Ma allora Dante è un reazionario? Anche il filologo Erich Auerbach lo definisce così.
«Escluderei questo termine. La sua idea di libertà è molto profonda, così come quella della conoscenza. Chi ha tirato fuori quella definizione si riferisce alla speranza che lui ripone su Arrigo VII per ridare all’Italia la sua grandezza. È molto riduttivo, però. Dante merita rispetto, non può essere tirato per la giacca o il mantello, non ha senso».
E allora perché lo fanno così spesso?
«I buffi studiosi di epoca fascista ci sono stati, questo purtroppo è accaduto, fa ridere. È sintomatico della volontà che ha qualcuno di crearsi una genealogia».
Ma perché questo bisogno?
«Forse perché ne sono senza. È un’operazione retorica molto diffusa, i grandi oratori del passato si appellavano agli antenati per smuovere il pubblico al quale si rivolgevano. Cicerone vuole far fuori i capi della congiura di Catilina - quousque tandem abutere, Catilina, patientia nostra? - e porta l’esempio di 50 anni prima per convincere i viventi. Anche il presidente del Consiglio, Giorgia Meloni, ha pensato bene di estrarre dal cilindro Garibaldi, "o si fa l’Italia o si muore"».

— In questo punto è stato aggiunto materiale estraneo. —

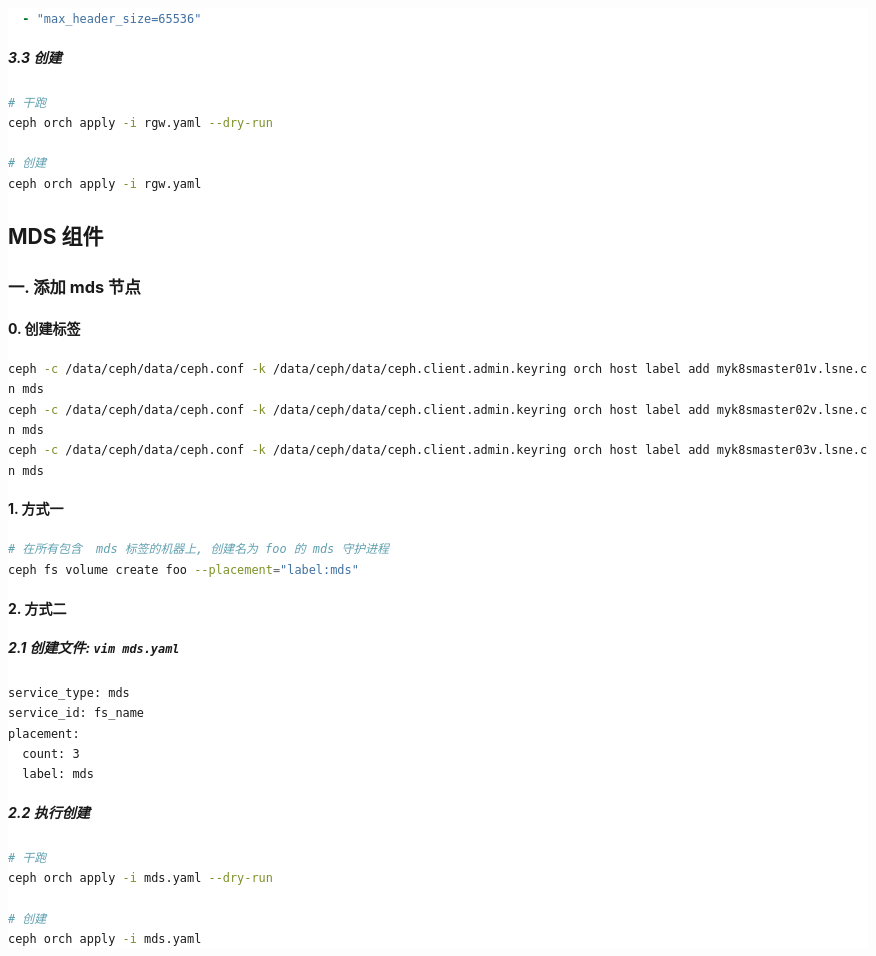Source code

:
 ```yaml
  - "max_header_size=65536"
```

##### 3.3 创建

```sh
# 干跑
ceph orch apply -i rgw.yaml --dry-run

# 创建
ceph orch apply -i rgw.yaml
```

## MDS 组件

### 一. 添加 mds 节点

#### 0. 创建标签

```sh
ceph -c /data/ceph/data/ceph.conf -k /data/ceph/data/ceph.client.admin.keyring orch host label add myk8smaster01v.lsne.cn mds
ceph -c /data/ceph/data/ceph.conf -k /data/ceph/data/ceph.client.admin.keyring orch host label add myk8smaster02v.lsne.cn mds
ceph -c /data/ceph/data/ceph.conf -k /data/ceph/data/ceph.client.admin.keyring orch host label add myk8smaster03v.lsne.cn mds
```

#### 1. 方式一
```sh
# 在所有包含  mds 标签的机器上, 创建名为 foo 的 mds 守护进程
ceph fs volume create foo --placement="label:mds"
```

#### 2. 方式二

##### 2.1 创建文件: `vim mds.yaml`

```sh
service_type: mds
service_id: fs_name
placement:
  count: 3
  label: mds
```

##### 2.2 执行创建

```sh
# 干跑
ceph orch apply -i mds.yaml --dry-run

# 创建
ceph orch apply -i mds.yaml
```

Ha più presa Dante o Garibaldi?
«Due icone italiane molto diverse. Piuttosto bisognerebbe ricordare alla Meloni che Garibaldi assunse la dittatura quando arrivò a Napoli. Il Regno delle due Sicilie era disfatto, e lui si richiamò subito al modello della gloria romana. E anche nel 1849, Garibaldi propose che venisse instaurata una dittatura e fece il nome di Mazzini, che si rifiutò. Se uno nomina questi personaggi in modo maldestro, si crea un corto circuito e si finisce per fare una figura un po’ buffa».
Allora, Dante non è di destra, non è democristiano e non è reazionario. Ma è più laico o cristiano?

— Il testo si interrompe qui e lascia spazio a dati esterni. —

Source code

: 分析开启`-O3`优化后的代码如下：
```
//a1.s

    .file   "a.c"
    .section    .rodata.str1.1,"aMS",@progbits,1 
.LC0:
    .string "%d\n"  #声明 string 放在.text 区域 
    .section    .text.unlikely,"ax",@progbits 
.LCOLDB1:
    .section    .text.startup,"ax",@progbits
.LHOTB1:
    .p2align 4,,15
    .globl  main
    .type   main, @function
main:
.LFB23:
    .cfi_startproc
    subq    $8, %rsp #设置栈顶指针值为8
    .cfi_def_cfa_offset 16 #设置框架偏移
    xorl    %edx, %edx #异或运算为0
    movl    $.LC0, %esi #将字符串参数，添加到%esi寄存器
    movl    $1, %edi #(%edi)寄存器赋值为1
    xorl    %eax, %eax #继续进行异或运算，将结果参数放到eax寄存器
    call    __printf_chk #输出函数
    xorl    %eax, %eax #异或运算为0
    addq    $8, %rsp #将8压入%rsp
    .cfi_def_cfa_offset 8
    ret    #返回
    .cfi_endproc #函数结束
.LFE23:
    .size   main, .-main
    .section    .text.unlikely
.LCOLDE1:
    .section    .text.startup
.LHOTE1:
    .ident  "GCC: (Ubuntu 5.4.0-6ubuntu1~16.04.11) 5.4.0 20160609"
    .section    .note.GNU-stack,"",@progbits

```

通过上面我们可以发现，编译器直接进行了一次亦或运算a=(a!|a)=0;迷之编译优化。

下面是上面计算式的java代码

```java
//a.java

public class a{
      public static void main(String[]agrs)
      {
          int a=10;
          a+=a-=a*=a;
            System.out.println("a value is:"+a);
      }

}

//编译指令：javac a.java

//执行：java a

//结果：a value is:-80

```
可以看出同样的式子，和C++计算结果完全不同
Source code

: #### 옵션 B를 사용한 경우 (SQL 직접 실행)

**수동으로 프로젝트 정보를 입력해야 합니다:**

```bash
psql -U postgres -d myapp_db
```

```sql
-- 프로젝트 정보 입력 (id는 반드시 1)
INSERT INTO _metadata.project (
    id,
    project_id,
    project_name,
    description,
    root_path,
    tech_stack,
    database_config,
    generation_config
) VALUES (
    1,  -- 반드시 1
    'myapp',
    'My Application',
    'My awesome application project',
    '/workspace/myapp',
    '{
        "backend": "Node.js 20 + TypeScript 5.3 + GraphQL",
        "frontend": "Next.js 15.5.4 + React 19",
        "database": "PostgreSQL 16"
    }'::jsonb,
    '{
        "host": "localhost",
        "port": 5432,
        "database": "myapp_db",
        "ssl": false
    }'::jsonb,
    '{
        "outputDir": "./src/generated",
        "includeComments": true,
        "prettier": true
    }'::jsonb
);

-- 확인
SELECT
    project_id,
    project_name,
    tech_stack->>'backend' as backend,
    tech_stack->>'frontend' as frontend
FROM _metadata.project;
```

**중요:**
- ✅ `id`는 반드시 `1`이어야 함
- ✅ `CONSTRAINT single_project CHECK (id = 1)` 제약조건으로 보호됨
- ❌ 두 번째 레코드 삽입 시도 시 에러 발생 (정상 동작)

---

«È un uomo profondamente libero, si inventa il nobile castello dove mette gli spiriti magni, e fra Aristotele, Democrito e Averroé c’è anche Saladino, perché secondo lui si può operare per il bene pur senza avere la fede cristiana. E questo è un grande pensiero laico. Al massimo uno potrebbe dire che è un cristiano eretico. Ricordiamo che un suo libro, Monarchia, la Chiesa l’ha messo all’indice fino ai tempi di Paolo VI».
Senta professore, ma alla fine se uno mette la cultura sopra tutto, allora io posso pensare che qualsiasi cosa uno dice per avvicinare gli altri in fondo non sia un peccato?
«È una teoria molto pericolosa. Lo storico e archeologo Ranuccio Bianchi Bandinelli scrisse: la divulgazione è fondamentale, ma bisogna studiare, perché non c’è niente di peggio che divulgare informazioni sbagliate. Parole sante».